• EXERCISE GOAL:
Reproduce every one of the records below verbatim, leaving out the pictures.

• EXTRACTED INFORMATION:
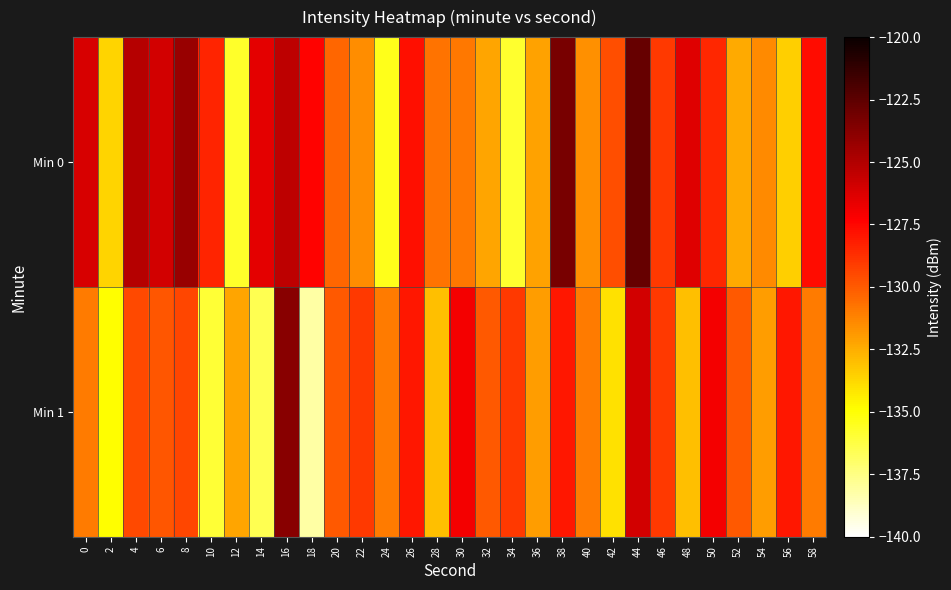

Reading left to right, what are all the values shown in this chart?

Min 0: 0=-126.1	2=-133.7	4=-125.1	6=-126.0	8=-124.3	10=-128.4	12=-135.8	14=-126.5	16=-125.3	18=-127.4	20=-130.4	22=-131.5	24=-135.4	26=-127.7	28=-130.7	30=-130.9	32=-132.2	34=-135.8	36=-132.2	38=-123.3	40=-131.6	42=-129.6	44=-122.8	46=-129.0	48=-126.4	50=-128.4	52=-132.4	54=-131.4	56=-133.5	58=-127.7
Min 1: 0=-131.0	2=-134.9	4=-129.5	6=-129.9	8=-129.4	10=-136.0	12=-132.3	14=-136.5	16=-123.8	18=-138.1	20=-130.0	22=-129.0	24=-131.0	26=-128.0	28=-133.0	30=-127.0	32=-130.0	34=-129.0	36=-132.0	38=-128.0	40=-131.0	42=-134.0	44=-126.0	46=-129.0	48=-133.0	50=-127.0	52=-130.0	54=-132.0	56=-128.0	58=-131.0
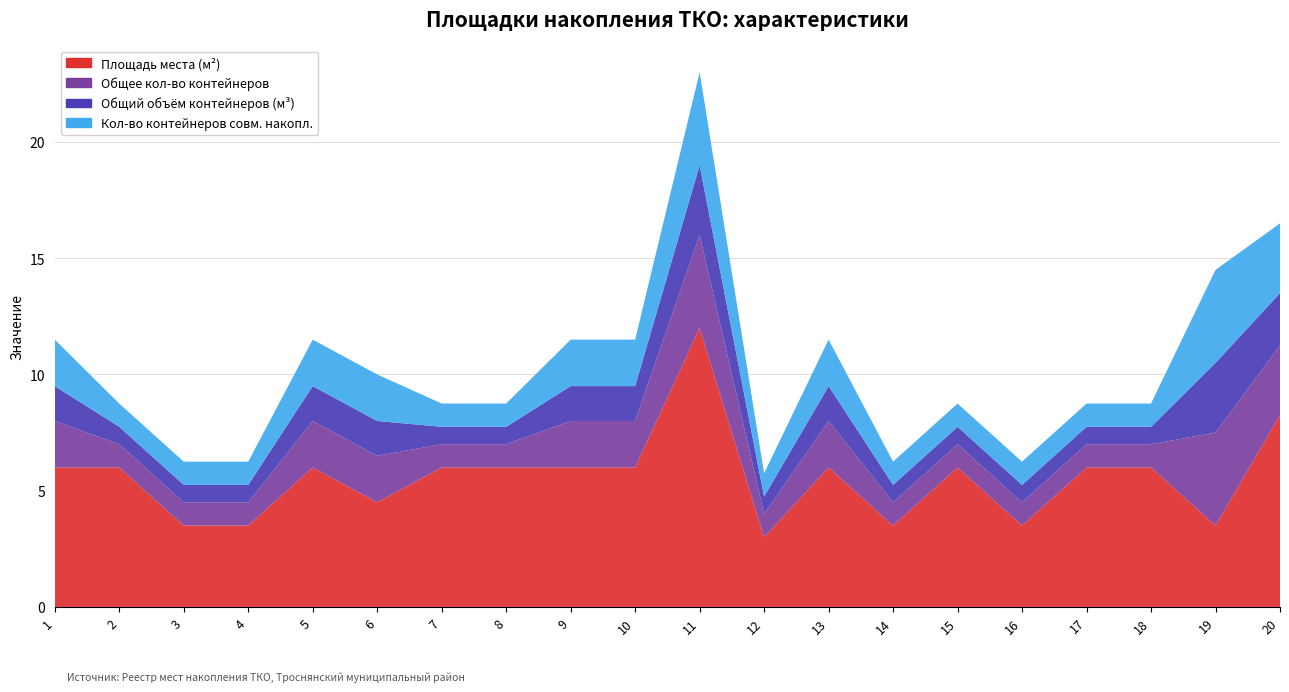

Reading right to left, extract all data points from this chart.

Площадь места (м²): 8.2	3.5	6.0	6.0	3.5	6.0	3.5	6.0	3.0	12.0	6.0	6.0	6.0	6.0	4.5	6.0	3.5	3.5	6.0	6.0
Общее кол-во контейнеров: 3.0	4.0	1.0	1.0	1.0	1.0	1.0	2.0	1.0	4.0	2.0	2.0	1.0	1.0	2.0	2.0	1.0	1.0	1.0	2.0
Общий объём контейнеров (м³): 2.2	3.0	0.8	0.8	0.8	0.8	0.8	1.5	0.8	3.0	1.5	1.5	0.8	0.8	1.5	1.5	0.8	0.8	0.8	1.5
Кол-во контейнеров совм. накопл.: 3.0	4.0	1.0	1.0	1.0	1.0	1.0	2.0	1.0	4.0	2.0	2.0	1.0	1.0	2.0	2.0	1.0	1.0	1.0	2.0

• WRITTEN RESPONSE:
Reading left to right, what are all the values shown in this chart?

Min 0: 0=-126.1	2=-133.7	4=-125.1	6=-126.0	8=-124.3	10=-128.4	12=-135.8	14=-126.5	16=-125.3	18=-127.4	20=-130.4	22=-131.5	24=-135.4	26=-127.7	28=-130.7	30=-130.9	32=-132.2	34=-135.8	36=-132.2	38=-123.3	40=-131.6	42=-129.6	44=-122.8	46=-129.0	48=-126.4	50=-128.4	52=-132.4	54=-131.4	56=-133.5	58=-127.7
Min 1: 0=-131.0	2=-134.9	4=-129.5	6=-129.9	8=-129.4	10=-136.0	12=-132.3	14=-136.5	16=-123.8	18=-138.1	20=-130.0	22=-129.0	24=-131.0	26=-128.0	28=-133.0	30=-127.0	32=-130.0	34=-129.0	36=-132.0	38=-128.0	40=-131.0	42=-134.0	44=-126.0	46=-129.0	48=-133.0	50=-127.0	52=-130.0	54=-132.0	56=-128.0	58=-131.0

Reading right to left, extract all data points from this chart.

Площадь места (м²): 8.2	3.5	6.0	6.0	3.5	6.0	3.5	6.0	3.0	12.0	6.0	6.0	6.0	6.0	4.5	6.0	3.5	3.5	6.0	6.0
Общее кол-во контейнеров: 3.0	4.0	1.0	1.0	1.0	1.0	1.0	2.0	1.0	4.0	2.0	2.0	1.0	1.0	2.0	2.0	1.0	1.0	1.0	2.0
Общий объём контейнеров (м³): 2.2	3.0	0.8	0.8	0.8	0.8	0.8	1.5	0.8	3.0	1.5	1.5	0.8	0.8	1.5	1.5	0.8	0.8	0.8	1.5
Кол-во контейнеров совм. накопл.: 3.0	4.0	1.0	1.0	1.0	1.0	1.0	2.0	1.0	4.0	2.0	2.0	1.0	1.0	2.0	2.0	1.0	1.0	1.0	2.0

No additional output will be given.